Healthier Crispy Chicken Fingers
Adapted from Ellie Krieger
1-1/4 pound boneless, skinless chicken tenderloins
1/2 cup lowfat buttermilk
Cooking spray
4 cups whole-grain cereal (I used 1/2 Corn Chex & 1/2 Cornflakes)
Salt & pepper
Honey-Mustard Sauce
1/2 cup Dijon mustard
1 Tablespoon mayonnaise
3 Tablespoons honey

Steps:

  • Preheat oven to 400o F. Combine the chicken and the buttermilk in a shallow dish. Cover and chill for 15 minutes. Pulverize cereal in a food processor. You could put the cereal in a plastic bag and crush with a rolling pin, it just won't be as fine or evenly crushed. Spray a baking tray with cooking spray. Season the chicken well with salt and pepper.

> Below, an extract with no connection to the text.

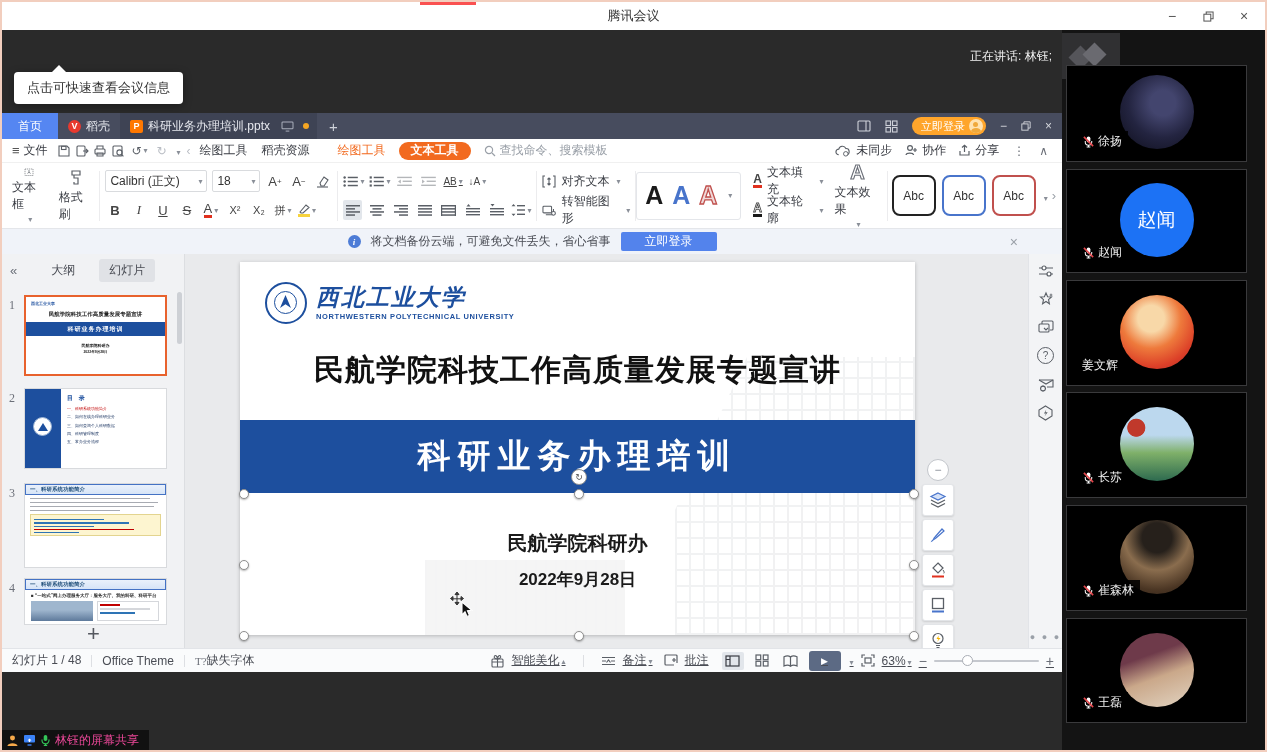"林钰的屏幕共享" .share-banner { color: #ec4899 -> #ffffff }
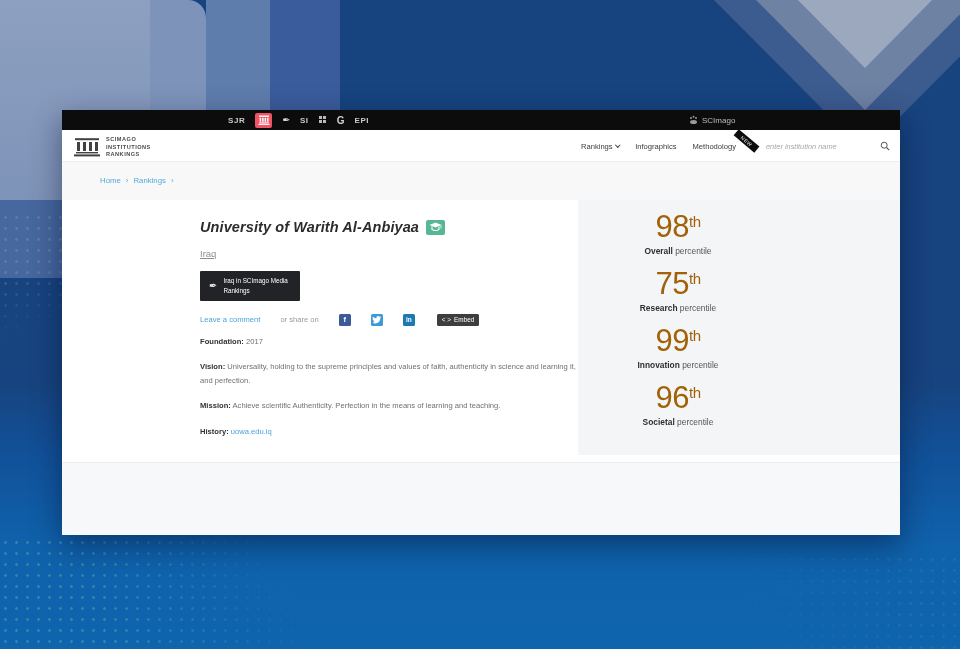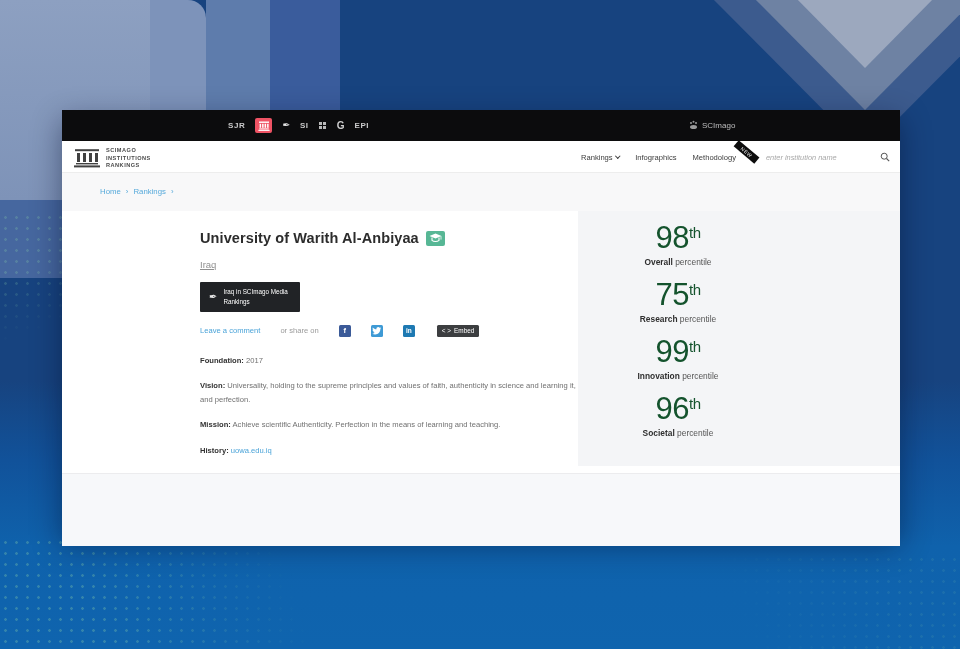"SJR" .topbar { height: 31px -> 20px }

Dip each piece of chicken in the cereal to fully coat and arrange on the baking tray. Bake until cooked through, about 10 minutes. Leave the chicken on the baking tray to cool slightly, it will get crispier. While chicken is baking make the honey-mustard sauce by combining mustard and mayonnaise until smooth. Stir in honey.

Tips:

  • Use a meat thermometer to ensure the chicken is cooked to a safe internal temperature of 165°F (74°C).
  • The sweetness of the honey mustard sauce can be adjusted to your preference. Add more honey for a sweeter sauce, or more mustard for a tangier sauce.
  • If you don't have a meat thermometer, cook the chicken until the juices run clear when pierced with a fork.
  • Be careful not to overcook the chicken, as this will make it dry and tough.
  • Serve the crispy honey mustard chicken with your favorite sides, such as mashed potatoes, roasted vegetables, or a salad.
  • The chicken can be marinated for up to 24 hours before cooking. This will help to infuse the chicken with flavor.
  • If you want to make the chicken ahead of time, cook it according to the recipe and then let it cool completely. Store the chicken in an airtight container in the refrigerator for up to 3 days. When ready to serve, reheat the chicken in a preheated oven at 350°F (175°C) until warmed through.

Conclusion:

Crispy honey mustard chicken is a delicious and easy-to-make dish that is perfect for a weeknight meal or a special occasion. The chicken is marinated in a flavorful honey mustard sauce and then coated in a crispy breadcrumb mixture. The chicken is then baked in the oven until golden brown and crispy. The result is a juicy and tender chicken with a delicious honey mustard flavor. Serve the chicken with your favorite sides and enjoy!